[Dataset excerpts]

═══

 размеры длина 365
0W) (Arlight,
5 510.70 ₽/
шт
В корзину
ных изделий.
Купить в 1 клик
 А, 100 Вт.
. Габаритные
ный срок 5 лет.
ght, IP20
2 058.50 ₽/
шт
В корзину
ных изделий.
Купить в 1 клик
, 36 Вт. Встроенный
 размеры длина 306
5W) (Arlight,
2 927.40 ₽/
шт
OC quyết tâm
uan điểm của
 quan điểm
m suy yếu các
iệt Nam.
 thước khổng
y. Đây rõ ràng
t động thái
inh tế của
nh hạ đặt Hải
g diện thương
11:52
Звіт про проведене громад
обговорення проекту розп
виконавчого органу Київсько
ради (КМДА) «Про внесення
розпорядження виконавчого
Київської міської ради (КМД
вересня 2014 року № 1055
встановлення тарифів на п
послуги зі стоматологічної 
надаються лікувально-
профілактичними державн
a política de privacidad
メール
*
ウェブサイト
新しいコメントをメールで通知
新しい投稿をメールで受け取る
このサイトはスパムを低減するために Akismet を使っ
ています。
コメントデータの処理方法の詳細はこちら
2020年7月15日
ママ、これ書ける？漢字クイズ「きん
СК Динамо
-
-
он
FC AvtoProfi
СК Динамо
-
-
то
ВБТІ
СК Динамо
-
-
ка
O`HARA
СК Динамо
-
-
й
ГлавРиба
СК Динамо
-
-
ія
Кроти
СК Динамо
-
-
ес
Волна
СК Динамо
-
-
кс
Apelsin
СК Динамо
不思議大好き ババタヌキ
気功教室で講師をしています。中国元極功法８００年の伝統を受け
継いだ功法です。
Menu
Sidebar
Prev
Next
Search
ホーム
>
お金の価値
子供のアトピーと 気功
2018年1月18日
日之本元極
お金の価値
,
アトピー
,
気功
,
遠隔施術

═══

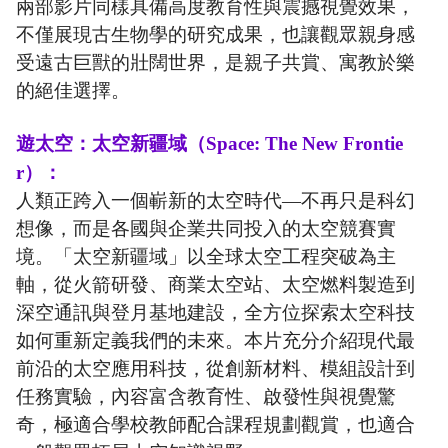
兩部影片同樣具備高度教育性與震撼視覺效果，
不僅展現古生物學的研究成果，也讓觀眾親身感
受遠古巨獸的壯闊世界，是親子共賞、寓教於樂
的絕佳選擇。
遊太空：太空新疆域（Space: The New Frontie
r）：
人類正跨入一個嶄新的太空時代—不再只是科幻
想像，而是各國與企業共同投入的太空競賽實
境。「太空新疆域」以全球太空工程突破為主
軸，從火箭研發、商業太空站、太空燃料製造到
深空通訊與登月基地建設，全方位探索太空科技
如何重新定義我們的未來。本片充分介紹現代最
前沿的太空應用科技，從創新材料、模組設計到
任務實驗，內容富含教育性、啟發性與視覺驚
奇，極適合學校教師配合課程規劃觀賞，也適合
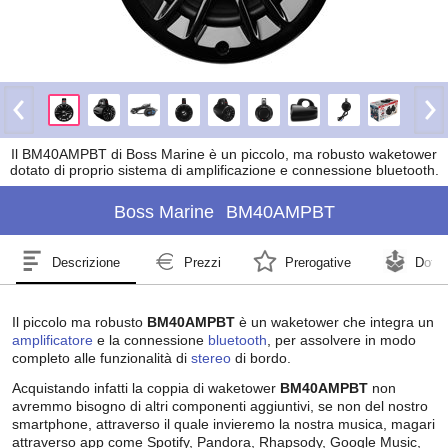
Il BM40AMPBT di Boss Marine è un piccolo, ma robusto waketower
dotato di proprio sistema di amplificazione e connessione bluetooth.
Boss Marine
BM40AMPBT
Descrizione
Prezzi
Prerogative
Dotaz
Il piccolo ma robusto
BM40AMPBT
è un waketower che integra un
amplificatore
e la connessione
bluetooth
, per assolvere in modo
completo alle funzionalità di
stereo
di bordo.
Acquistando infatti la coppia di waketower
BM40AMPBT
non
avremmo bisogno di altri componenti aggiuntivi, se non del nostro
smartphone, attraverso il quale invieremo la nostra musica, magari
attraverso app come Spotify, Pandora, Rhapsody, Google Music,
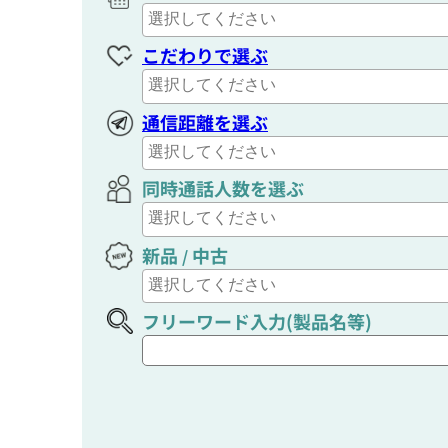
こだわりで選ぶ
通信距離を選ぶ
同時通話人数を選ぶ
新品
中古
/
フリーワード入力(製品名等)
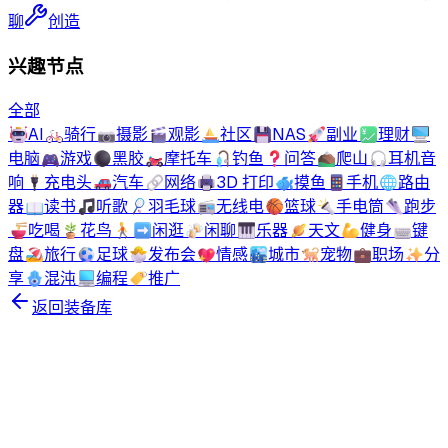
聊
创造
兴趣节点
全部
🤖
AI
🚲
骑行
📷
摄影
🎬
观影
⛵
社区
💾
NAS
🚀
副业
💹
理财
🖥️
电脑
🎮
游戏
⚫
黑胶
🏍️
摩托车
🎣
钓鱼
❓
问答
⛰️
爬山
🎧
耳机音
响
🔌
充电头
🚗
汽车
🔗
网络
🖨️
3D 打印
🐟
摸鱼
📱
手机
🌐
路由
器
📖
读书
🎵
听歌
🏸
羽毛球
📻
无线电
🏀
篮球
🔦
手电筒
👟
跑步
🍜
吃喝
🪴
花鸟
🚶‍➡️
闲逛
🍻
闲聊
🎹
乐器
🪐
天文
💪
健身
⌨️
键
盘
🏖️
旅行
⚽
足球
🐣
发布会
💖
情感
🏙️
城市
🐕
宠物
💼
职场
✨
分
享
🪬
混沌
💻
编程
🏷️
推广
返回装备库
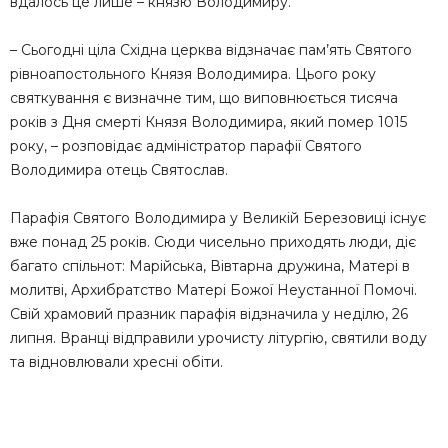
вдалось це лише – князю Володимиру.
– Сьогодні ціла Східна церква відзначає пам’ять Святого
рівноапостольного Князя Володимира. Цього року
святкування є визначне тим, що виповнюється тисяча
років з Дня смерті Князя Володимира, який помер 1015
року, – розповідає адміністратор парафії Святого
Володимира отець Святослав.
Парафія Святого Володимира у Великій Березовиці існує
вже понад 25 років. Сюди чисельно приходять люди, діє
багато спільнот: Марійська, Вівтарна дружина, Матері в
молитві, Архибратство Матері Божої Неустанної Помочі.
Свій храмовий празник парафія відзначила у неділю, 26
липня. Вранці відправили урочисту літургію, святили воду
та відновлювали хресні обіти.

═══

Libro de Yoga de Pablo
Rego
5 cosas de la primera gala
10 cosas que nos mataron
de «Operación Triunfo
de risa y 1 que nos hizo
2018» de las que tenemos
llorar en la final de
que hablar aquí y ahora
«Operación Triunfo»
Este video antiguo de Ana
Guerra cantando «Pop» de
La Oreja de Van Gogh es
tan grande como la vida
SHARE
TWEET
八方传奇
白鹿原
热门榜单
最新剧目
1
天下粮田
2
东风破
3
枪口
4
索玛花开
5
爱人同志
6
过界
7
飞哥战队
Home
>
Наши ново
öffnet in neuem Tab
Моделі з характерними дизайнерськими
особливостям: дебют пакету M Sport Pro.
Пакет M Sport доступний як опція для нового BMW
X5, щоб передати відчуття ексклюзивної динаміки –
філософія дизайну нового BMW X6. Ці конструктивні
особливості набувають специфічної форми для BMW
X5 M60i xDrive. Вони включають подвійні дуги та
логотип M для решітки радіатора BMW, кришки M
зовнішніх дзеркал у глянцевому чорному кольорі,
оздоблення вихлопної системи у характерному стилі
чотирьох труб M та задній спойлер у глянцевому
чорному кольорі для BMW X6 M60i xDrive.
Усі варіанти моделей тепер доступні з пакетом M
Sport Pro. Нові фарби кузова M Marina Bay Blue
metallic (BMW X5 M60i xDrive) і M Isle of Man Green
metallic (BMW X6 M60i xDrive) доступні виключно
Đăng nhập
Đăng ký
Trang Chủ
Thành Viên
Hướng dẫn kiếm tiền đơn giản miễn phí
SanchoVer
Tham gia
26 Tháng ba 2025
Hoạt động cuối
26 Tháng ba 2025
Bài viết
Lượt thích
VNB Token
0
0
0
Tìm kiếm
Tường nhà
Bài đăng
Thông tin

═══

__THE TASK__.
Pictures aside, return exactly the lines from the data above, starting at the line that has "受遠古巨獸的壯闊世界，是親子共賞、寓教於樂" and ending at the line that has "рівноапостольного Князя Володимира.", both included.

__SOLUTION FOR THIS PROBLEM__.
受遠古巨獸的壯闊世界，是親子共賞、寓教於樂
的絕佳選擇。
遊太空：太空新疆域（Space: The New Frontie
r）：
人類正跨入一個嶄新的太空時代—不再只是科幻
想像，而是各國與企業共同投入的太空競賽實
境。「太空新疆域」以全球太空工程突破為主
軸，從火箭研發、商業太空站、太空燃料製造到
深空通訊與登月基地建設，全方位探索太空科技
如何重新定義我們的未來。本片充分介紹現代最
前沿的太空應用科技，從創新材料、模組設計到
任務實驗，內容富含教育性、啟發性與視覺驚
奇，極適合學校教師配合課程規劃觀賞，也適合
Il BM40AMPBT di Boss Marine è un piccolo, ma robusto waketower
dotato di proprio sistema di amplificazione e connessione bluetooth.
Boss Marine
BM40AMPBT
Descrizione
Prezzi
Prerogative
Dotaz
Il piccolo ma robusto
BM40AMPBT
è un waketower che integra un
amplificatore
e la connessione
bluetooth
, per assolvere in modo
completo alle funzionalità di
stereo
di bordo.
Acquistando infatti la coppia di waketower
BM40AMPBT
non
avremmo bisogno di altri componenti aggiuntivi, se non del nostro
smartphone, attraverso il quale invieremo la nostra musica, magari
attraverso app come Spotify, Pandora, Rhapsody, Google Music,
こだわりで選ぶ
通信距離を選ぶ
同時通話人数を選ぶ
新品
中古
/
フリーワード入力(製品名等)
聊
创造
兴趣节点
全部
🤖
AI
🚲
骑行
📷
摄影
🎬
观影
⛵
社区
💾
NAS
🚀
副业
💹
理财
🖥️
电脑
🎮
游戏
⚫
黑胶
🏍️
摩托车
🎣
钓鱼
❓
问答
⛰️
爬山
🎧
耳机音
响
🔌
充电头
🚗
汽车
🔗
网络
🖨️
3D 打印
🐟
摸鱼
📱
手机
🌐
路由
器
📖
读书
🎵
听歌
🏸
羽毛球
📻
无线电
🏀
篮球
🔦
手电筒
👟
跑步
🍜
吃喝
🪴
花鸟
🚶‍➡️
闲逛
🍻
闲聊
🎹
乐器
🪐
天文
💪
健身
⌨️
键
盘
🏖️
旅行
⚽
足球
🐣
发布会
💖
情感
🏙️
城市
🐕
宠物
💼
职场
✨
分
享
🪬
混沌
💻
编程
🏷️
推广
返回装备库
вдалось це лише – князю Володимиру.
– Сьогодні ціла Східна церква відзначає пам’ять Святого
рівноапостольного Князя Володимира. Цього року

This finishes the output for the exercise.